That’s because global demand for meat is strong and consumers are willing to pay more for a quality product, he said. Also, there are a limited number of countries that can produce and export pork because many have been affected by African Swine Fever.
“I don’t want to say we are sitting pretty, but we sit in a good position to be able to supply pork to other countries,” said Fitzgerald. “Now, it would be much better if we weren’t delisted from China and China was buying more of our products.”
Feed costs have shot up, surpassing $200 a tonne compared to about $150 a year ago, said Fitzgerald, adding the war in Ukraine makes the situation worse.
“Then you must add in all your minerals and vitamins and everything else. Around $185 per pig was the cost of production a couple years ago. Now we are up in the $225 to $230 range. That increase in price needs to be there to cover those costs. It’s not to say there aren’t people making money and there aren’t new hog farms going up.”
Fitzgerald said the U.S. Department of Agriculture has data going back 52 years that shows who makes money in the pork industry in that country and the figures are likely similar in Canada.
“There used to be a time when the producer made the lion’s share,” he said. “The packer made a little bit less and the retailer made the least amount, but we still made money off selling the product. Fifty-two years later, it has completely gone the other way around. It’s almost a flat line for producers in terms of dollars.”
The cost of labour is another concern for farmers, as is the recent rise in Canadian interest rates.
“The cost for borrowing money will be quite high,” Fitzgerald said.
Looking ahead
“It’s all predicated on pricing and expense,” said Fitzgerald. “If you have a happy balance and you’re making a good margin, then you encourage people to enter the business. You encourage people to renew and build and move along like any other industry.”
Alberta Pork is basing its business plan on finding new revenue streams for producers, lowering expenses and enhancing the pork industry’s image regarding the environment and lowering greenhouse gas emissions.
The carbon tax is a major concern, he said. The tax was introduced in 2019 at $20 per tonne of carbon dioxide equivalent emissions. It is being raised annually (it is now $50) and is slated to reach $170 by 2030.
“One hundred and seventy dollars a tonne for a tax is crippling for an industry that needs to heat farms and dry grain,” said Fitzgerald. “It doesn’t seem like we have a fair system. And it’s not just heating a barn. You must blow air out of a barn, too. You must release that moist air or else the pigs will get sick as well.”
Mending the often-adversarial relationship between packers and producers is another key to vitality in the pork industry.
“At the end of the day if they work together, they really should seek a better price from the retailer, especially in the domestic market,” he said.
As for new blood in the business, Fitzgerald said some people are starting small hog farms just to see what they can and can’t do.
“I’d say in the last three years business has changed quite a bit and it has been more profitable and has been more positive,” he said.

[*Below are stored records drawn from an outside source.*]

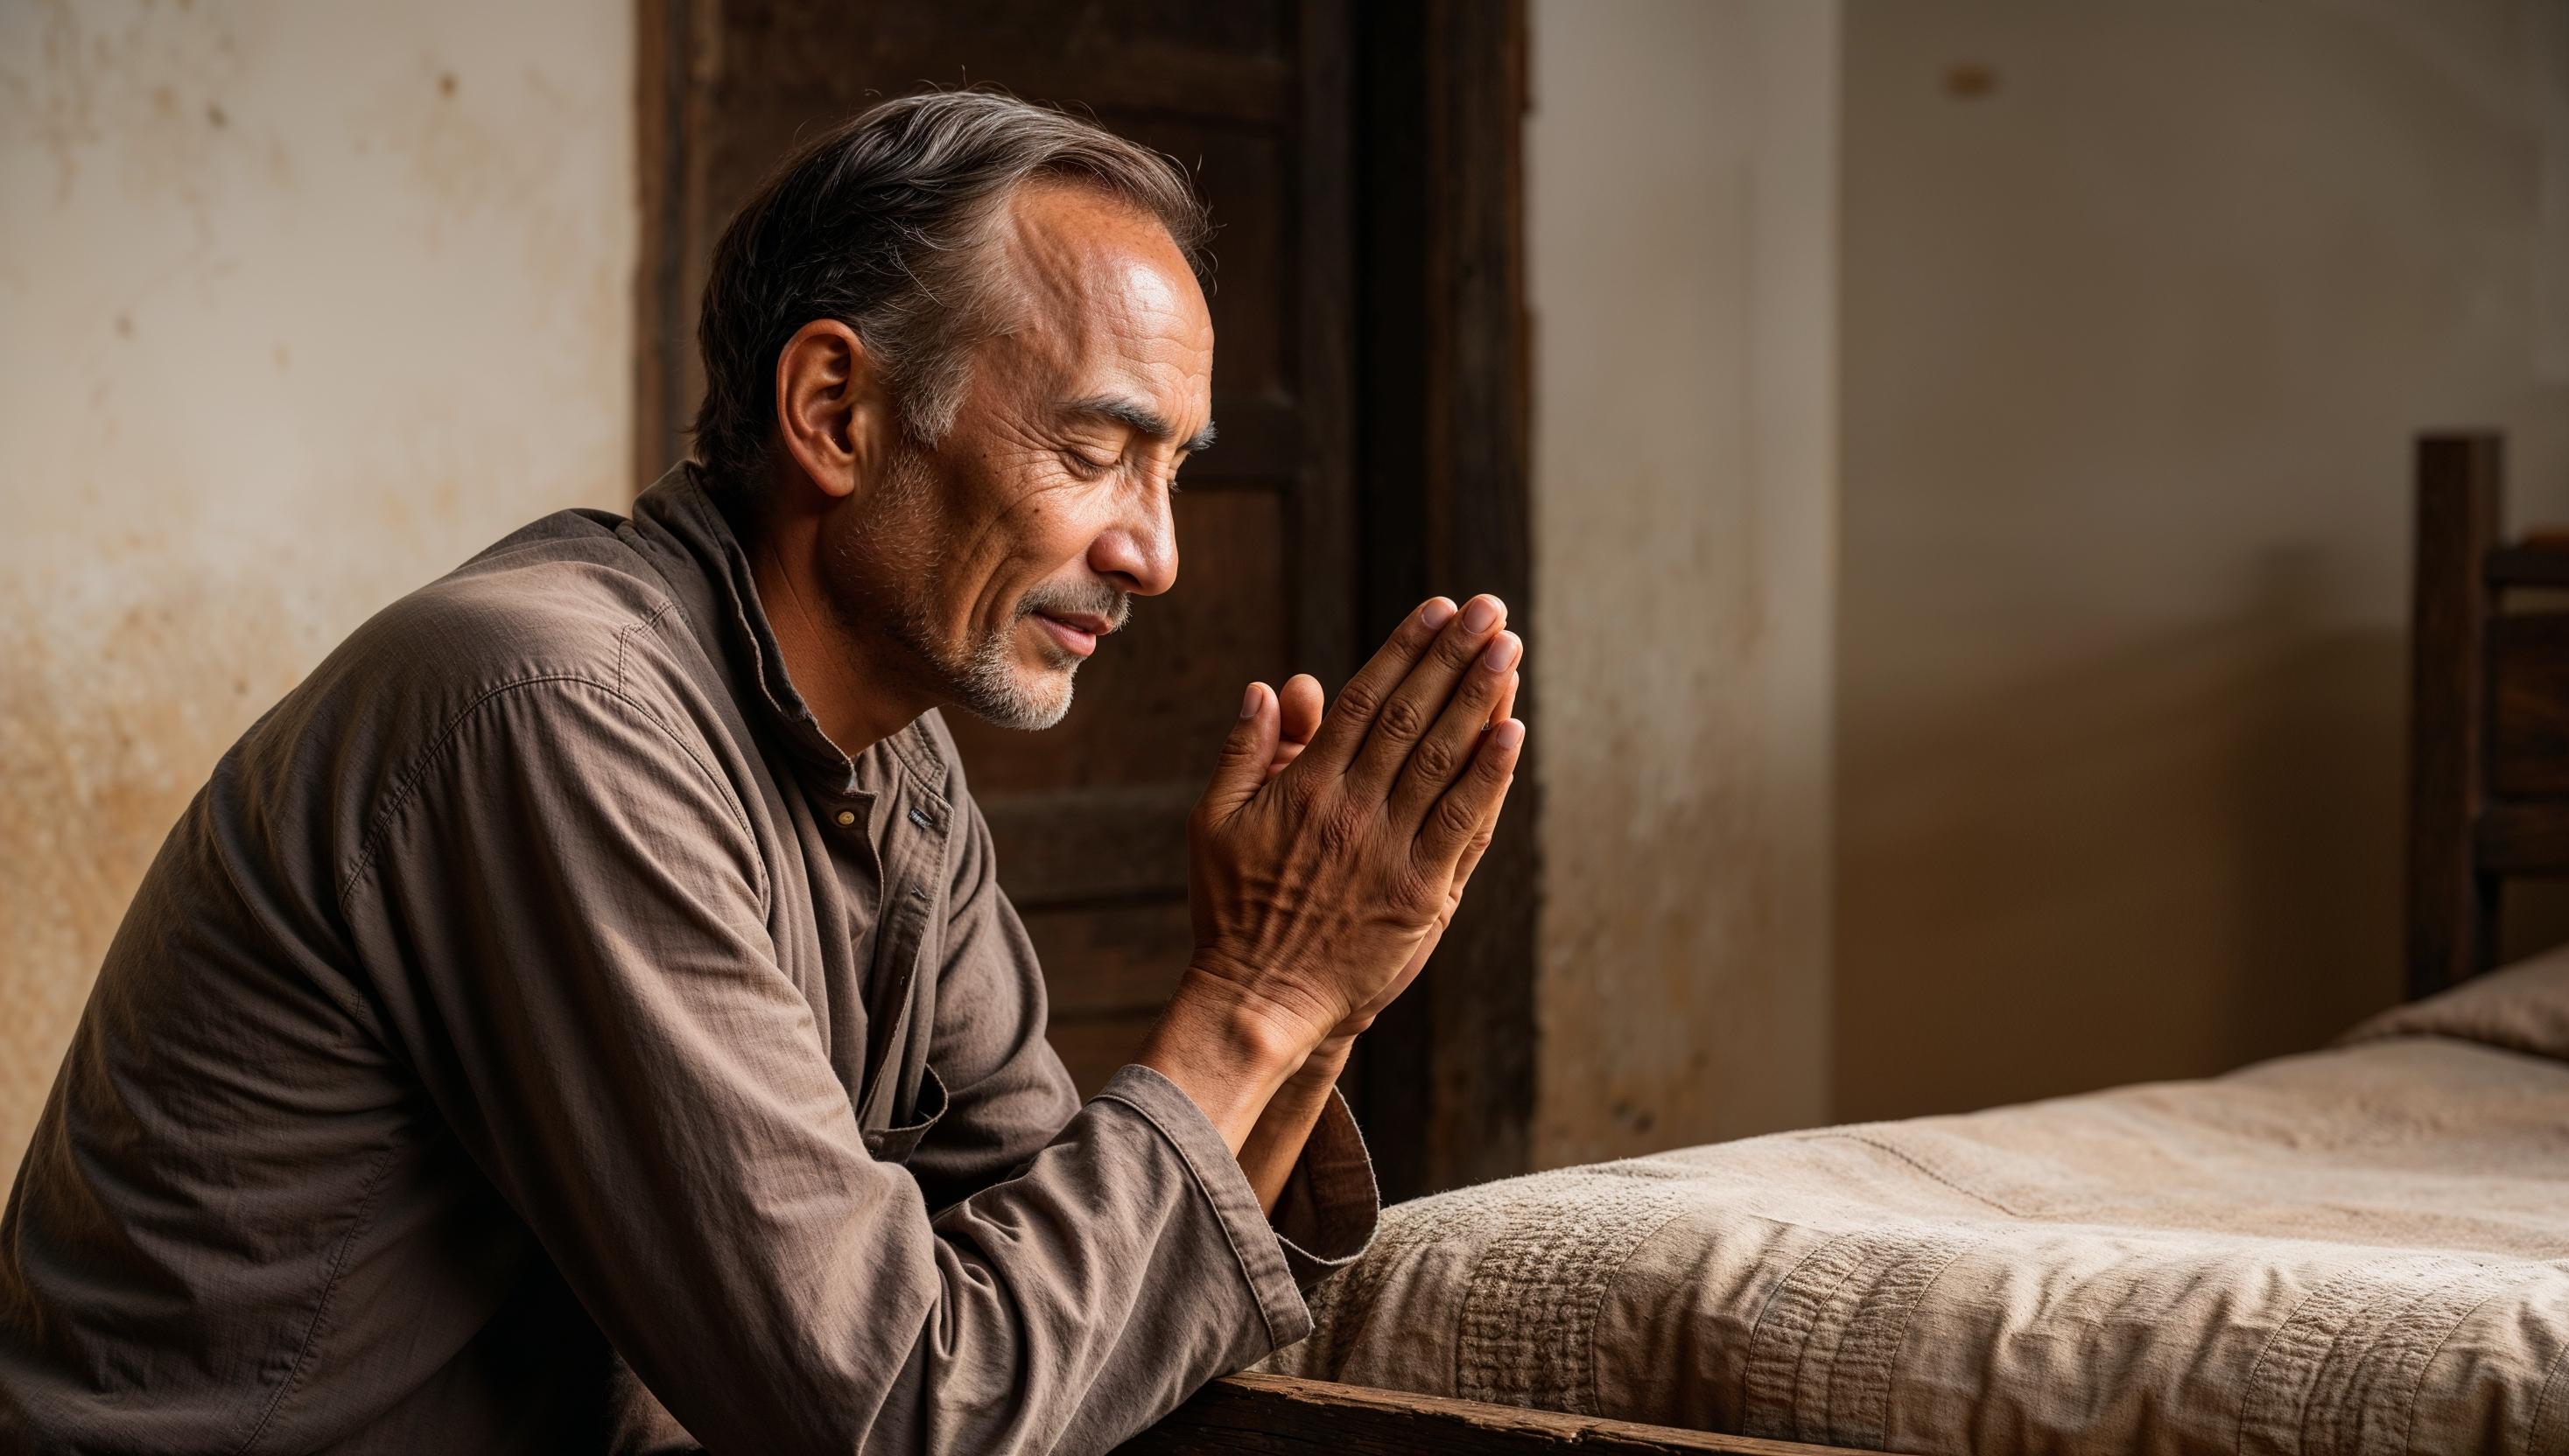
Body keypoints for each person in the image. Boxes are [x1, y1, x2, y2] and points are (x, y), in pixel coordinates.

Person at [0, 89, 1525, 1453]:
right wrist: (1254, 997)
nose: (1157, 552)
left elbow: (1062, 1326)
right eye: (1095, 452)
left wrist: (1322, 1000)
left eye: (1174, 468)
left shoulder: (899, 768)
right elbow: (904, 1416)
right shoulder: (557, 707)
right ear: (833, 412)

Lethbridge area hog farmer Stan Vanessen echoes Fitzgerald’s concerns.
The federal carbon tax has added a layer of frustration for pork producers, and applying it to on-farm use of natural gas is “a real sore spot for producers,” he said.
“It seems like that’s a cost that just keeps going up,” he said. “And there’s no return for us paying that cost. Obviously, we are trying to do our part to reduce our carbon footprint, whether that’s with solar panels or trying to reduce energy usage in the barns. But at the same time there is a limit.”
Despite the challenge of skyrocketing feed and energy costs, Vanessen said he is making a small profit. These days, the pork industry is focussing more on foreign markets, he noted.
But it’s been a hard go.
“We’ve also watched a lot of our fellow producers leave the industry,” he said. “For the last 10 years there have been negative margins. A lot of family farms don’t see a future for the industry, so they encourage the next generation to do something else that’s more profitable and more rewarding.”
Construction costs are also thwarting the sector, said Vanessen. Some farmers leave the business because the cost of renovations and new barns is out of reach.
“Until the reinvestment costs go down, and it looks like there’s more profitability long term, there won’t be many new people entering the business,” he said.
“It seems to me that it’s still in decline. Farms are getting older, and guys are not willing to spend the money to rebuild them or remodel them, especially now.”